Vers la fin de la conférence, de sa propre initiative et avec panache, le bourgmestre de la ville de Bruxelles a pris la parole pour regretter publiquement qu’il ait pu être envisagé d’interdire la prise de parole de Ludo De Witte : « J’ai fait mes études à l’ULB, je suis un partisan du libre-examen. Nous avons fait une erreur, je le reconnais. Sans la participation de Ludo De Witte, cette conférence n’aurait pas été la même.»

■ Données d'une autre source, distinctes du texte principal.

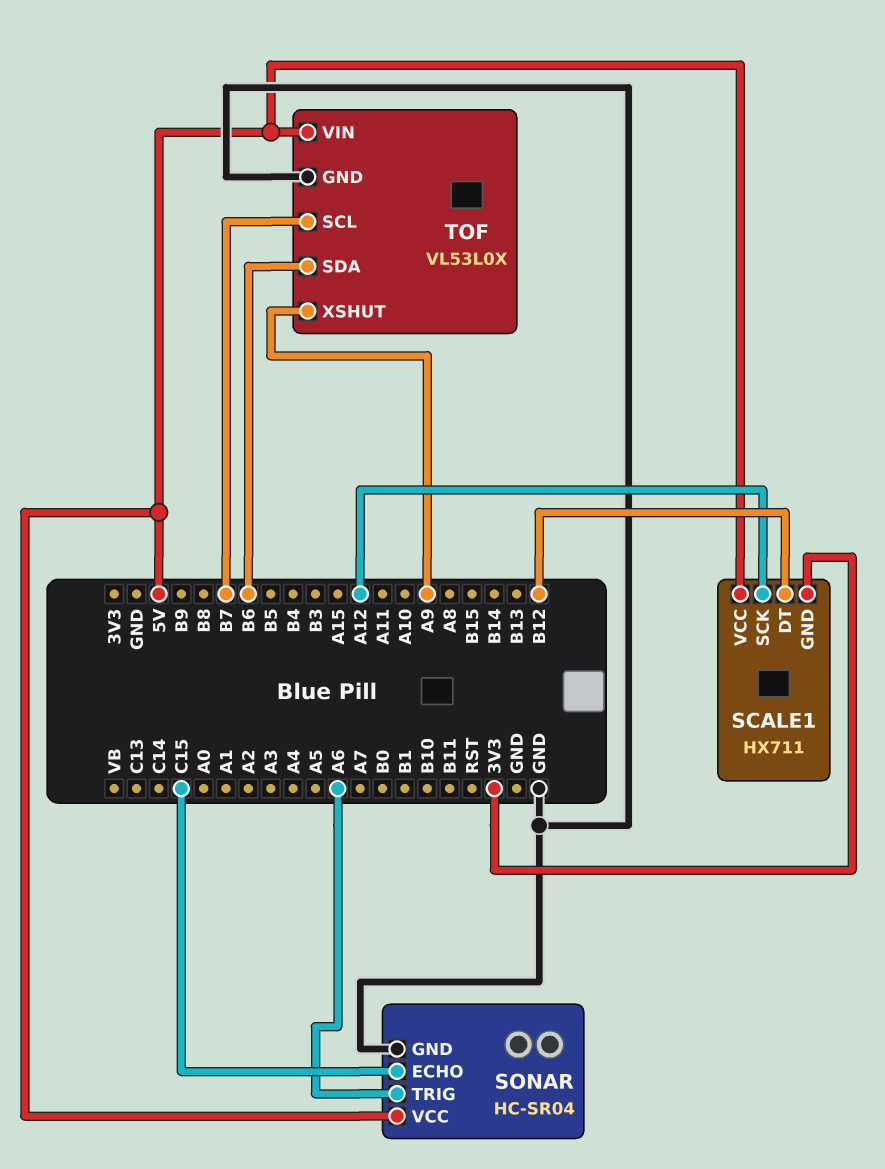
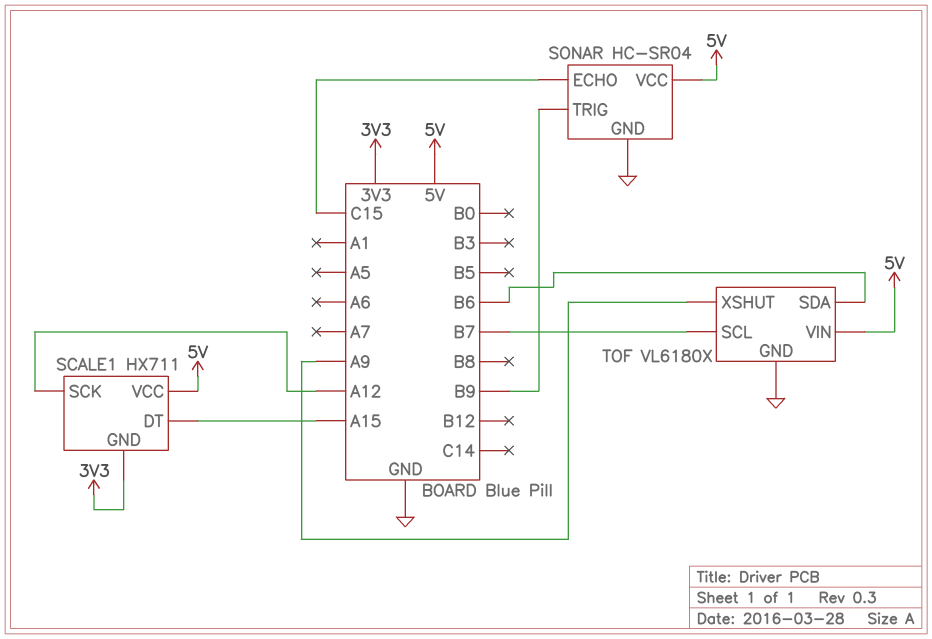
SCALE1 pin DT: B12 -> A15
SONAR pin TRIG: A6 -> B9
TOF: VL53L0X -> VL6180X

Aujourd’hui, lors de l’inauguration du square Lumumba, c’est un autre invité-surprise qui a été convié, via le discours prononcé par l’historien congolais Elikia M’Bokolo. Ce dernier déclarant : « L’inauguration de ce carrefour appelle un certain nombre de réflexions. Est-ce que nous pouvons accepter que ce lieu porte le nom de Patrice Lumumba, alors que non loin d’ici, à un autre carrefour, il y a une statue de ce meurtrier, cet assassin, ce criminel qu’était Emile Storms ? ». Emile Storms était le chef de la quatrième expédition de l’Association Internationale Africaine à la fin du 19ème siècle.  Sous les ordres de ce militaire belge, des chefs de villages insoumis furent l’objet d’expéditions punitives dans une région qui correspond à l’actuel Katanga. L’officier qui termina sa carrière comme général et qui est célébré par un buste qui se trouve sur le territoire de la ville de Bruxelles, square de Meeûs, ramena trois crânes de chef rebelles en Belgique. En 2018, ceux-ci sont toujours conservés au Musée de sciences naturelles à Bruxelles, comme le révélait l’enquête publiée par Paris Match Belgique le 21 mars 2018.